Le 15 décembre 2015, la Cour de cassation rejette le pourvoi de la compagnie Easyjet, condamnée en première instance puis en appel pour discrimination fondée sur le handicap (article en lien ci-dessous). Elle avait, entre novembre 2008 et janvier 2009, refusé l'embarquement à trois passagers handicapés sur trois vols différents, au prétexte qu'ils voyageaient seuls en étant en fauteuil roulant. L'APF (Association des paralysés de France) s'était constituée partie civile au motif que « ce refus d'embarquement fondé sur le handicap relève bien d'un acte clairement discriminatoire ». Elle espérait une décision exemplaire ; elle a été entendue. L'arrêt de la Cour de Cassation confirme la condamnation en appel d'Easyjet au paiement d'une amende de 70 000 € et au versement de dommages et intérêts à chacun des trois plaignants, ainsi que d'un euro symbolique à l'APF.
Ce que dit le règlement européen
Rappelons que le Règlement européen du 5 juillet 2006 relatif au transport aérien des personnes handicapées et à mobilité réduite interdit toute forme de discrimination lors des réservations et du transport de ces passagers par avion pour tous les vols fréquentant les escales au sein de l'Union européenne (article en lien ci-dessous). Si des motifs de sécurité sont invoqués, la réglementation en stipule les conditions exactes. Dans l'affaire Easyjet, les trois plaignants jouissaient de toute leur autonomie et ne requéraient aucun service particulier à bord. Le Règlement européen impose, par ailleurs, aux gestionnaires des aéroports une obligation d'assistance pour les personnes handicapées et à mobilité réduite sur toutes les plates-formes aéroportuaires de l'UE jusqu'au siège dans l'avion à l'embarquement et depuis le siège de l'avion lors du débarquement (annexe 1, art.8 du Règlement), ainsi qu'une obligation d'assistance pour se rendre aux toilettes (annexe 2, art.10).
Une décision fondamentale
L'APF, en lien étroit avec le Forum européen des personnes handicapées (organe représentatif de l'ensemble des associations de personnes handicapées de l'Union), se dit particulièrement attentive à ce que l'ensemble des prestataires de services de transport n'opposent pas systématiquement et sans discernement des motifs de sécurité aux personnes handicapées et à mobilité réduite, menaçant du fait même leur droit fondamental à se déplacer où elles veulent et comme elles l'entendent, à l'égal de tous les autres citoyens. « La décision de la Cour est à ce titre fondamentale et symbolique, se félicite l'APF ; elle représente une victoire pour les personnes en situation de handicap, victimes encore trop souvent de refus d'embarquement dans les transports aériens, ce qui constitue une grave entrave à leur liberté de circuler. »

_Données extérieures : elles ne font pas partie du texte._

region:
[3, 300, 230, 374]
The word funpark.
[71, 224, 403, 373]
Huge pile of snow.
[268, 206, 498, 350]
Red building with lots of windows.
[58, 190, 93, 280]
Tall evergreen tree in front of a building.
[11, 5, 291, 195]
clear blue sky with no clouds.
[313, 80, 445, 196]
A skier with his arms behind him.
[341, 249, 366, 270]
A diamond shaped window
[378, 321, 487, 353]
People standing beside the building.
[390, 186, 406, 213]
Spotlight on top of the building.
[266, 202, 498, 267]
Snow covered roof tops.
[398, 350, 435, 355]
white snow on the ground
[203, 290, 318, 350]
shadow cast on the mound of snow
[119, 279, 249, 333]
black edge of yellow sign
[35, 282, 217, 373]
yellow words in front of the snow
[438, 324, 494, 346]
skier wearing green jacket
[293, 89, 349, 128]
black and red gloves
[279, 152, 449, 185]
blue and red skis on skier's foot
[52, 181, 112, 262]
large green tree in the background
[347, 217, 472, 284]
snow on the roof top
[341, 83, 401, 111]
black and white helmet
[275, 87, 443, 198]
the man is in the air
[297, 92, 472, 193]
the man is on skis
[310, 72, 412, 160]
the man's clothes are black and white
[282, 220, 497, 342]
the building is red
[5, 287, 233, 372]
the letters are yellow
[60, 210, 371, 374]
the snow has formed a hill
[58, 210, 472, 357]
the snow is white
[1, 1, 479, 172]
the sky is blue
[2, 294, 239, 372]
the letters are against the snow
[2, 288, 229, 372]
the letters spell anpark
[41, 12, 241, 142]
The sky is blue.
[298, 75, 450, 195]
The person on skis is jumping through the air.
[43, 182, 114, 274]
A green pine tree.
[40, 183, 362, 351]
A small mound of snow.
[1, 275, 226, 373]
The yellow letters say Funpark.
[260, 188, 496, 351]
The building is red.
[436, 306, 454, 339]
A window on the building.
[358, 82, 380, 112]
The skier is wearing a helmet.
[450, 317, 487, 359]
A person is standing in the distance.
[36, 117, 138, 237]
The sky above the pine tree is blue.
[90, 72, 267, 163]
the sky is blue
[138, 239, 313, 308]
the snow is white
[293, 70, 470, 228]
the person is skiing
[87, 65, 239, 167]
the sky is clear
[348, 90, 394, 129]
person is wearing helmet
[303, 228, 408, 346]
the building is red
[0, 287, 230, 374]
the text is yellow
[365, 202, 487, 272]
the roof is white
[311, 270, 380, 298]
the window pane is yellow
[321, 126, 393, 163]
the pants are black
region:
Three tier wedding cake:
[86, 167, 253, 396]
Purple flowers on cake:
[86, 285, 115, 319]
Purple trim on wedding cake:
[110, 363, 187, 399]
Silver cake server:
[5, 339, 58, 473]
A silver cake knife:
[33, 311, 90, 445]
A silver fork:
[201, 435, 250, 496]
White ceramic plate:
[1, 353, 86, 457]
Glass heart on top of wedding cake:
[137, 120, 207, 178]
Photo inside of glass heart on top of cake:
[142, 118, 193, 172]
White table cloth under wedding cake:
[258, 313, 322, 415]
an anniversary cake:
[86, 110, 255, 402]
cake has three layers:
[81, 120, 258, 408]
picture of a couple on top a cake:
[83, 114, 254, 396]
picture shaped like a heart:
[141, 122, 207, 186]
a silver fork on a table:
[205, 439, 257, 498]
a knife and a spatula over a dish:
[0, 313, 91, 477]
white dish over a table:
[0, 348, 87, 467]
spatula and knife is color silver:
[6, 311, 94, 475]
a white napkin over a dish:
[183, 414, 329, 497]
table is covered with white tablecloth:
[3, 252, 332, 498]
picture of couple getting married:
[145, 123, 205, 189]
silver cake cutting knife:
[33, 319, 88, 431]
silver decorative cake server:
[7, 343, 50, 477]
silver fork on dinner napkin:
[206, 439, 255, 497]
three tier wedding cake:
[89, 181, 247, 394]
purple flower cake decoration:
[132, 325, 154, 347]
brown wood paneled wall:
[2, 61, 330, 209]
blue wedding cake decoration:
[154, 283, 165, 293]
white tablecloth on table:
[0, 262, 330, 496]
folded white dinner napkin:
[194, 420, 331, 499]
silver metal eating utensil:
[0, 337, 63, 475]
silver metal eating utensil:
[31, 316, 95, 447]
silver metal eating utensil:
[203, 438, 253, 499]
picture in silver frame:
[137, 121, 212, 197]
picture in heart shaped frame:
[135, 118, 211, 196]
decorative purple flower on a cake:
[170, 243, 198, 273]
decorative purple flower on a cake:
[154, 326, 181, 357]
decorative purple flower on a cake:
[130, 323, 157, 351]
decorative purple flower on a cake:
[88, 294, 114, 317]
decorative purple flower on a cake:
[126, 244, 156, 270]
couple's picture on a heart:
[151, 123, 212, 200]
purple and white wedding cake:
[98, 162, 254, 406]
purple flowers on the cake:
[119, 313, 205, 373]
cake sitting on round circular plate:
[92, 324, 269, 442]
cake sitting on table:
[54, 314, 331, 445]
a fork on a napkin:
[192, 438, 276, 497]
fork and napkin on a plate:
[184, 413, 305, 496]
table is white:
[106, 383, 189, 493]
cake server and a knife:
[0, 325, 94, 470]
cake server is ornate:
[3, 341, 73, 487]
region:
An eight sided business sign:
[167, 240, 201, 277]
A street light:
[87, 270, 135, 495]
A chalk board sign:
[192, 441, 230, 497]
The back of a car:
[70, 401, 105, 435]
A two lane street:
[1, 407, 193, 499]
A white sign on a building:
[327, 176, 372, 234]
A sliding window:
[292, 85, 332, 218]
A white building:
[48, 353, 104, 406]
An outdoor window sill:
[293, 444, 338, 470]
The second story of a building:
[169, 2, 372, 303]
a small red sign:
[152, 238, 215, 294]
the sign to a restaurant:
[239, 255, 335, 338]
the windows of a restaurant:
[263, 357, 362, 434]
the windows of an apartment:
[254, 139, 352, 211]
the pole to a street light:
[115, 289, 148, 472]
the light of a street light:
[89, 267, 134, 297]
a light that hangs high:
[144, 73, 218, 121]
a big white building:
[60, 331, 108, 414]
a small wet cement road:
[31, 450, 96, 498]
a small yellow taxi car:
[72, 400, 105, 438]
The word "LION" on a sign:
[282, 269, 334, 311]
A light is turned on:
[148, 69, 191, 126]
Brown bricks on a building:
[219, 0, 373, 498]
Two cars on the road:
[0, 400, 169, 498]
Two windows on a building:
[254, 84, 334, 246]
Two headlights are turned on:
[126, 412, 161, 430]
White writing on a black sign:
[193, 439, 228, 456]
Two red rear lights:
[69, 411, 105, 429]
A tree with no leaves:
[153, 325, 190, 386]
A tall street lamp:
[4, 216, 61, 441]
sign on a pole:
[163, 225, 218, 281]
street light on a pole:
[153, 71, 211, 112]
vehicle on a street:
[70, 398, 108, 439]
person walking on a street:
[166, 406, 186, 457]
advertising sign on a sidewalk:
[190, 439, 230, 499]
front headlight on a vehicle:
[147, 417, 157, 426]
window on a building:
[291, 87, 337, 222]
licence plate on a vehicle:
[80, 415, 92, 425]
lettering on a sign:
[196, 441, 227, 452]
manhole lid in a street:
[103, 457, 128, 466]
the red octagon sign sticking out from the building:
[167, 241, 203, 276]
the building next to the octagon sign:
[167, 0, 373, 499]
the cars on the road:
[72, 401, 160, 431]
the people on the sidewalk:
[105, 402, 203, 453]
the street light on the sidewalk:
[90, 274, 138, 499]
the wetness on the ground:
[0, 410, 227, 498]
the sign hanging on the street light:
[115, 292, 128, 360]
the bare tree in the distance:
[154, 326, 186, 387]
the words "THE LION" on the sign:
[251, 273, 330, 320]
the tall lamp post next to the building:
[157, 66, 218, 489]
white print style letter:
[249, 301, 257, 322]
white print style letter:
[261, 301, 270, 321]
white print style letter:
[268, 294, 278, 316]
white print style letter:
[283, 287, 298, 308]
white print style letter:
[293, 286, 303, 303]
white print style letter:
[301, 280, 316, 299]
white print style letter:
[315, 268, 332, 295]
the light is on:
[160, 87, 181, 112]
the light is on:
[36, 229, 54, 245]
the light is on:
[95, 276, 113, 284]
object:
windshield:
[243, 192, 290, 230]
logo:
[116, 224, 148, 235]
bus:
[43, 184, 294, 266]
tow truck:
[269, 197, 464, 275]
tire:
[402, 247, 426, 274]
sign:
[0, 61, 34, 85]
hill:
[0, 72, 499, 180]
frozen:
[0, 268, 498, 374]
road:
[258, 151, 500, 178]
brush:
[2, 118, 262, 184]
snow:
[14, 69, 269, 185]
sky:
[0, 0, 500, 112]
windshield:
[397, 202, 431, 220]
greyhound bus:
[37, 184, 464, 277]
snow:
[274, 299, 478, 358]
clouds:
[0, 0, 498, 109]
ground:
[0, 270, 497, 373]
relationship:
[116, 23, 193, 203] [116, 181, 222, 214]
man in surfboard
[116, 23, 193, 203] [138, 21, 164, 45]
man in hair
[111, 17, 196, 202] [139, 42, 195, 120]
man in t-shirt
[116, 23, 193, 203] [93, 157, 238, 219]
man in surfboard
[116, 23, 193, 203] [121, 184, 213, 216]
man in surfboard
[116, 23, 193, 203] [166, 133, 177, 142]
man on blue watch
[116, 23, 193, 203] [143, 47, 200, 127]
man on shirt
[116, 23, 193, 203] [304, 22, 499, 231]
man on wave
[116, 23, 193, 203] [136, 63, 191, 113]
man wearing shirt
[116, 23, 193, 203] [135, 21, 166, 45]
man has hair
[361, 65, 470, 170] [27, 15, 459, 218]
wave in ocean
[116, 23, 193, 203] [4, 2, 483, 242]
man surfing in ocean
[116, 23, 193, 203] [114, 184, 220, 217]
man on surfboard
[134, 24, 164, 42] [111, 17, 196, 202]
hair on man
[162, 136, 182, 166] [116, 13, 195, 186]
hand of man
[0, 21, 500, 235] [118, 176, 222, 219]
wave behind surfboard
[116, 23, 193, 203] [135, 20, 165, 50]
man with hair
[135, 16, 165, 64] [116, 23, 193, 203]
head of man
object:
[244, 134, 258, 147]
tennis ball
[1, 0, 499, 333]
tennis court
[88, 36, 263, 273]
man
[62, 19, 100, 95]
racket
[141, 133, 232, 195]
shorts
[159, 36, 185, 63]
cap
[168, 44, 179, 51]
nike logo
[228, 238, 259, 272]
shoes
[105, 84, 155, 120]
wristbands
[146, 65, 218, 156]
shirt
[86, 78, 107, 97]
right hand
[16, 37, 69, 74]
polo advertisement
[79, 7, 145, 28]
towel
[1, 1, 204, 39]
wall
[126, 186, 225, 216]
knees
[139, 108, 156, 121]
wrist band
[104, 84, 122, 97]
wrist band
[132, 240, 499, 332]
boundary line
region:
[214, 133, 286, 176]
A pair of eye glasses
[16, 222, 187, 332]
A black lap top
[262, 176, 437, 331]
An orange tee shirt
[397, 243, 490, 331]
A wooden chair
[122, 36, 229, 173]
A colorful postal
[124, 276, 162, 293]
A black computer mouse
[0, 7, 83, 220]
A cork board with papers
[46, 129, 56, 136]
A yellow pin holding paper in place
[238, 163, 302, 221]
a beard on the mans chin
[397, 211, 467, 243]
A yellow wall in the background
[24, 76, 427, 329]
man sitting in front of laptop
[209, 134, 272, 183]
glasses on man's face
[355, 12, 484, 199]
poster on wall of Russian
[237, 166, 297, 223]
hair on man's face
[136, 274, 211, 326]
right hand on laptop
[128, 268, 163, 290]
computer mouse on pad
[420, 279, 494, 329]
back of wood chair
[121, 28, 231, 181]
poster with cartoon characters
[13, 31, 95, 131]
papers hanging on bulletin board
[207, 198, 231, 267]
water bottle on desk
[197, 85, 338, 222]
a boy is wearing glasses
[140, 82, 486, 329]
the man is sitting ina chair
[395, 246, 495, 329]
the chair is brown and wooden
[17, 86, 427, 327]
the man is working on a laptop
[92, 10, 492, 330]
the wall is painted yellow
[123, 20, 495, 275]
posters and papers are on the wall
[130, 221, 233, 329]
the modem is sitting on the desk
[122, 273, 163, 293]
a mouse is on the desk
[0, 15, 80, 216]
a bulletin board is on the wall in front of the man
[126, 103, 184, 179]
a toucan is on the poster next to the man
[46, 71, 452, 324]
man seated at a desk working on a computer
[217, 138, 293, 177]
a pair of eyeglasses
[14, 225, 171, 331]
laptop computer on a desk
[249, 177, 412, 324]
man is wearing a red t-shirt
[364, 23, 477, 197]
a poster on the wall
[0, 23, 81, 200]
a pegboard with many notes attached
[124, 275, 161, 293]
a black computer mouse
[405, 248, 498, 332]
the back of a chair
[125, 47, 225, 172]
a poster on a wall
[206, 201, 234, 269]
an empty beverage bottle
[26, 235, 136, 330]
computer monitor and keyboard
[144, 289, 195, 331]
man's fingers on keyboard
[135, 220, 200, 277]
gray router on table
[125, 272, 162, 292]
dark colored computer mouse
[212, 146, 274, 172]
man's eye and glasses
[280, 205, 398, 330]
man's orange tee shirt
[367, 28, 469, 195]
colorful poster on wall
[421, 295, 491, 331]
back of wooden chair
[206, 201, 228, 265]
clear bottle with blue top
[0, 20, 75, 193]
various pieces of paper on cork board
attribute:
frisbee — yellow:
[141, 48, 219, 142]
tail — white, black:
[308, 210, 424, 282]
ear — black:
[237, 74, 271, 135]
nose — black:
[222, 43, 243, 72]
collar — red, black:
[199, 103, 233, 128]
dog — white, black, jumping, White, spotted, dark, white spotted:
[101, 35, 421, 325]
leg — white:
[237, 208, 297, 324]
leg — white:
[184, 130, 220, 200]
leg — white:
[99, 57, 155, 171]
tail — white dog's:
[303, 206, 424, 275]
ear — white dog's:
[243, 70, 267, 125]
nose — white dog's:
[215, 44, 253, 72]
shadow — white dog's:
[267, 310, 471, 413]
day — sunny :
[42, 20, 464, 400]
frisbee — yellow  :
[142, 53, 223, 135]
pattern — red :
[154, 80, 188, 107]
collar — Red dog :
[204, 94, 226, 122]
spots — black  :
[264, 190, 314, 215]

Les trois affaires en détail
Miloudi Hafa, habitué à emprunter seul depuis 27 ans les transports aériens, commande son billet d'avion sur le site internet d'Easyjet, en faisant mention de son handicap. Le 9 novembre 2008, comme il en a l'habitude, il se présente au comptoir d'embarquement à l'aéroport de Roissy Charles de Gaulle pour un vol à destination de Casablanca ; on l'informe alors que l'accès à l'avion lui est refusé au motif que les personnes en situation de handicap utilisatrices d'un fauteuil roulant ne sont pas autorisées à voyager seules sur la compagnie Easyjet. M. Hafa propose de signer une décharge de responsabilité, ce qui lui est refusé. Un responsable de la compagnie lui confirme le refus d'embarquement, et l'informe qu'Easyjet ne prend pas en charge les frais liés à l'acheminement par une autre compagnie aérienne.
Laurent Giammartini se présente au comptoir de la compagnie Easyjet le 19 novembre 2008 pour effectuer un vol retour à destination de Nice. Le personnel chargé de l'embarquement à l'aéroport de Roissy Charles de Gaulle lui refuse l'embarquement au même motif. Ce passager indique que le vol aller, au départ de Nice, a été effectué sur la même compagnie, sans qu'aucune norme de sécurité ne lui soit opposée pour faire obstacle à son embarquement sans accompagnateur.
Karine Viera, habituée à voyager seule sur d'autres compagnies, commande son billet d'avion sur Internet pour un vol à destination de Porto, en cochant la case précisant qu'elle est en fauteuil roulant. Le 12 janvier 2009, le personnel chargé de l'embarquement à l'aéroport de Roissy lui refuse l'embarquement. Elle se rend au comptoir principal de la compagnie où on lui confirme le refus d'accès au vol et l'absence de remboursement de son billet.